Wind Power and the imperative to address climate change
The ambition is to cap warming at between 1.5 and 2 degrees centigrade over a pre-industrial- revolution base. It is accepted that renewable energy has a critical role to play, with wind an anchor technology in the renewables fold. There is also a growing acceptance that the international community will have to move to complete decarbonisation within the lifetimes of many of the participants at COP21. Perhaps by 2050.
The placement of wind power so centrally in the resolution of the climate dilemma provides a good opportunity for reflection on how the relationship between wind power and climate change has developed over the years, and provides a helpful method for measuring the maturation of our industry.
Wind power made its meaningful debut as a source of electrical power in the eighties, inspired largely by the oil crises of the seventies. For a millennium before, it was used to generate mechanical energy that ground grain, pump water and saw wood. In the late 19th century wind power was used to generate electricity. As a source of electrical energy, the driver in the eighties seems to have been predominantly one of energy independence and energy sufficiency. Thus, cost was not the primary concern.

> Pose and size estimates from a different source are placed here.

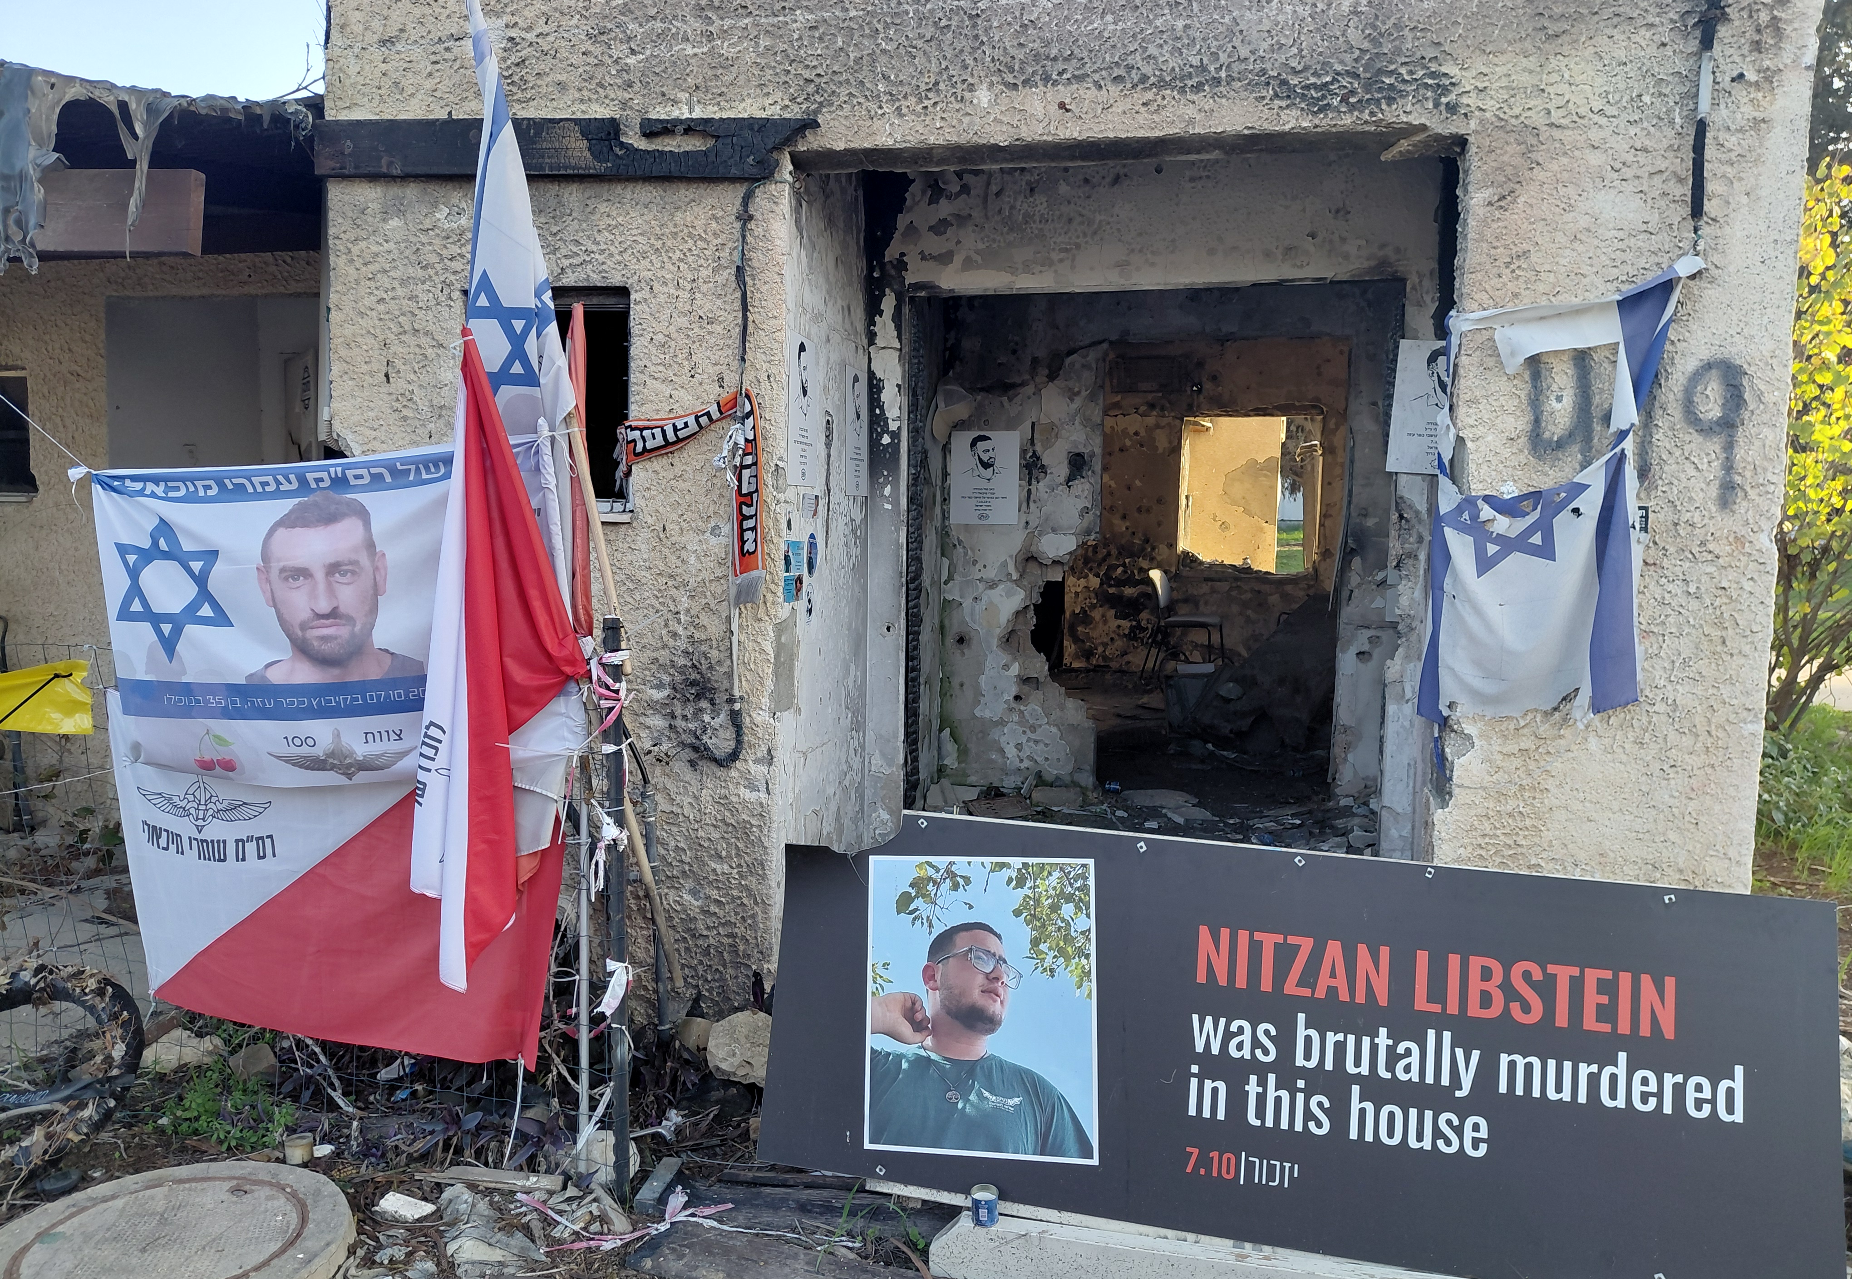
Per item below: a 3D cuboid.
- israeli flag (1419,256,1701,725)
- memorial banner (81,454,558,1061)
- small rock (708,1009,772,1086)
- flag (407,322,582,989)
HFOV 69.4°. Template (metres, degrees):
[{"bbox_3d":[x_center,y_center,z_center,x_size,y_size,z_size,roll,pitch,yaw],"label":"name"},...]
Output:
[{"bbox_3d":[1.813,-0.429,3.830,0.710,1.320,0.120,2,6,12],"label":"israeli flag"},{"bbox_3d":[-1.373,0.260,3.100,1.100,1.410,0.120,1,6,1],"label":"memorial banner"},{"bbox_3d":[-0.501,1.137,3.720,0.210,0.180,0.180,2,6,12],"label":"small rock"},{"bbox_3d":[-0.914,0.050,2.860,0.340,1.350,0.220,0,6,-6],"label":"flag"}]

By the late nineties, climate change was a very big international issue and there was a “pull” factor being exerted: how can we get renewable energy to be cheap enough, large enough and sufficiently predictable that we can move away from fossil fuels? Wind was part of this, arguably the largest part. At this time, climate imperatives and wind power were joined at the hip; the one created the business case for the other.
Two more decades have passed, global installed wind power has grown by about 25% per annum in that period, and COP21 in Paris has just come out again and made a business case for wind power. The question however: how reliant is wind power still on that trusted friend for its growth?
The answer is much less, to not at all. In South Africa, wind power is now about 40% cheaper than new coal power produced by the national utility. The growth in procured capacity from 10 MW to 3,3 GW in just four years did not need the climate imperative for its success. Sure, it helped, and certainly the imminent COP17 in Durban paved the way at the time. But the rapid uptake and the expansion of Government’s renewables ambitions was due to the simple fact that wind has become a no-brainer. It takes about 4 times less time to erect that new coal and maybe 6 times less time than nuclear. It’s far cheaper and infinitely safer than both. It’s modular and can better use existing grid capacity. It’s all built with private money and does not ask Government lay out billions for a new build programme.
Similar developments have occurred in other countries, where wind power is now winning technology-agnostic auctions for new installed capacity. The wind industry has matured and reached a stage where its business case speaks for itself.
The heralds a new phase in the synergetic relationship between wind power and climate protection. Both partners are adults now, both are able to support the other. Wind power has come of age.